1 files changed, 60 insertions, 0 deletions
diff --git a/kafka/grobid_kafka_notes.txt b/kafka/grobid_kafka_notes.txt
new file mode 100644
index 0000000..a1f7380
--- /dev/null
+++ b/kafka/grobid_kafka_notes.txt
@@ -0,0 +1,60 @@
+
+Will want to be able to scale to 100-200+ fully-utilized cores running GROBID;
+how best to achieve this? will need *many* workers going concurrent HTTP GETs,
+POSTs, and Kafka publishes.
+
+I'm pretty confident we can relax "at least once"/"at most once" constraints in
+this case: infrequent re-processing and missing a tiny fraction of processed
+works should be acceptable, because we will have higher-level checks (eg, the
+'ungrobided' HBase filter/dump).
+
+For the 'ungrobided' topic, use a reasonably large number of partitions, say
+50. This sets max number of worker *processes*, and may be enough for initial
+single-host worker. We can have a python wrapper spawn many child processes
+using multiprocessing library, with completely independent kafka client
+connections in each.
+
+To get more concurrency, each consumer *process* creates a thread pool (or
+process pool?), and a Queue with fixed size. Consumes messages, pushes to
+Queue, workers threads pull and do the rest. golang sure would be nice for
+this...
+
+Need to ensure we have compression enabled, for the GROBID output in
+particular!
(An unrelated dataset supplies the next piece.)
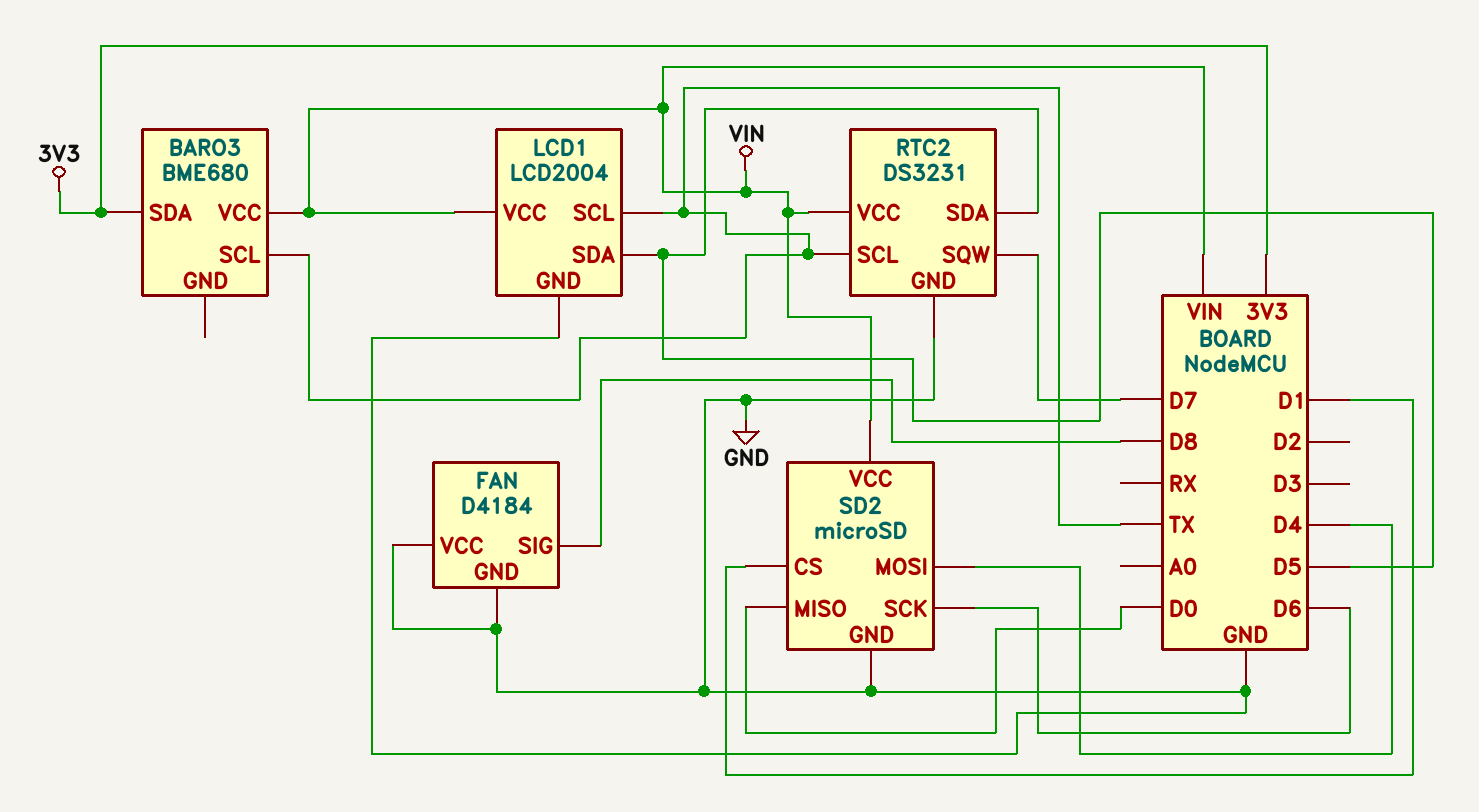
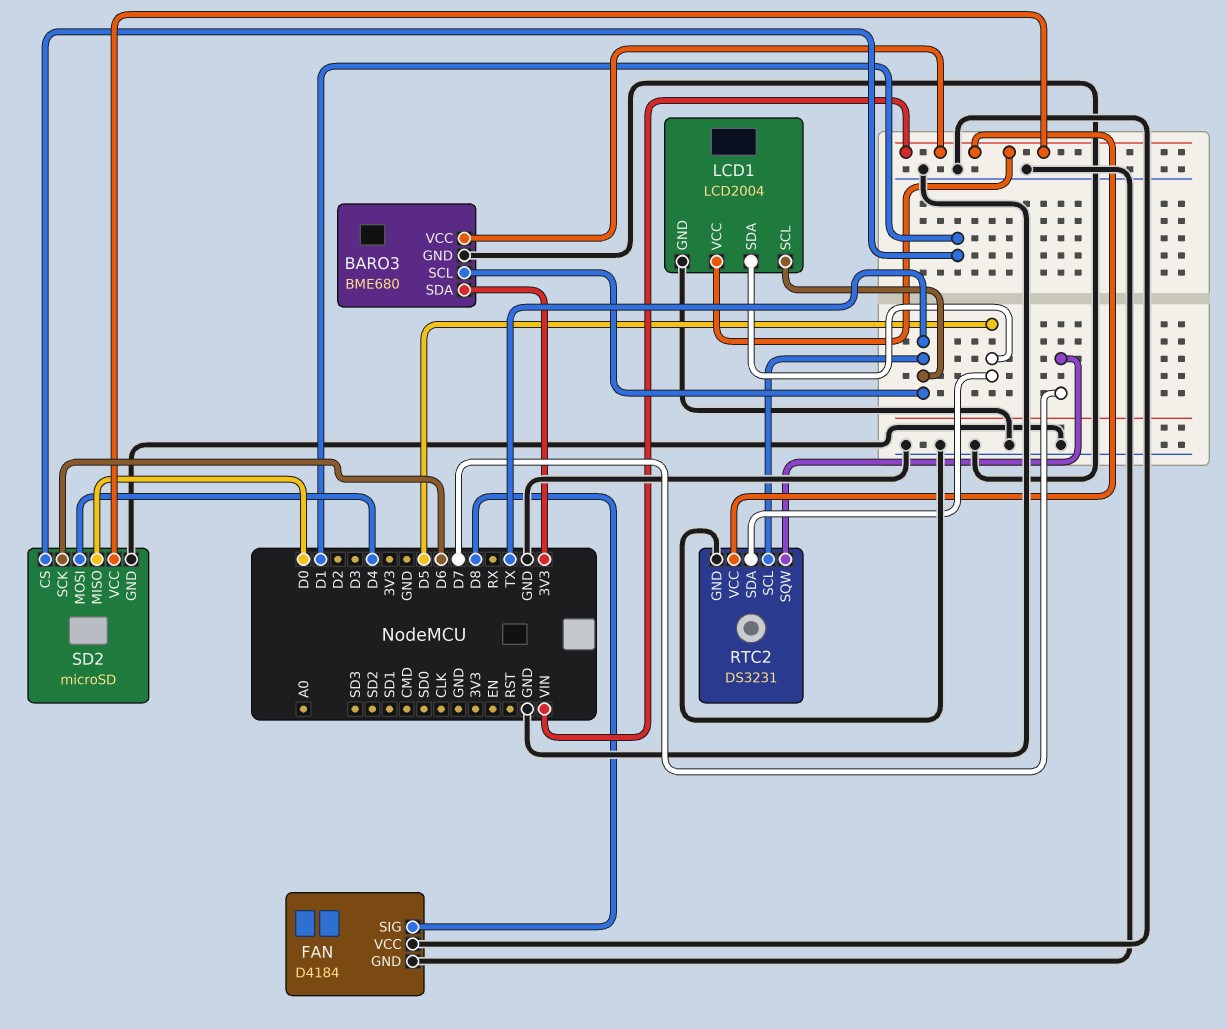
BARO3 pin GND: none -> GND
Probably worth using "expensive" GZIP compression to get extra disk
+savings; latency shouldn't be a big deal here.
+
+## Commands
+
+Load up some example lines, without partition key:
+
+    head -n10 python/tests/files/example_ungrobided.tsv | kafkacat -P -b localhost:9092 -t sandcrawler-qa.ungrobided
+
+Load up some example lines, with partition key:
+
+    head -n10 python/tests/files/example_ungrobided.tsv | awk -F'\t' '{print $1 "\t" $0}' | kafkacat -K$'\t' -P -b localhost:9092 -t sandcrawler-qa.ungrobided
+
+Check ungrobided topic:
+
+    kafkacat -C -b localhost:9092 -t sandcrawler-qa.ungrobided
+
+Check grobid output:
+
+    kafkacat -C -b localhost:9092 -t sandcrawler-qa.grobid-output
+
+## Actual Production Commands
+
+    gohdfs get sandcrawler/output-prod/2018-11-30-2125.55-dumpungrobided/part-00000
+    mv part-00000 2018-11-30-2125.55-dumpungrobided.tsv
+    cat 2018-11-30-2125.55-dumpungrobided.tsv | kafkacat -P -b 127.0.0.1:9092 -t sandcrawler-prod.ungrobided
+
+## Performance
+
+On 2018-11-21, using grobid-vm (svc096) with 30 cores, and running with 50x
+kafka-grobid-worker processes (using systemd parallelization), achieved:
+
+- 2044 PDFs extracted in 197 seconds, or about 10/second
+- that's about 28 hours to process 1 million PDFs
+
+I think this is about all the single machine can handle. To get more throughput
+with multiple machines, might need to tweak worker to use a worker thread-pool
+or some other concurrent pattern (async?).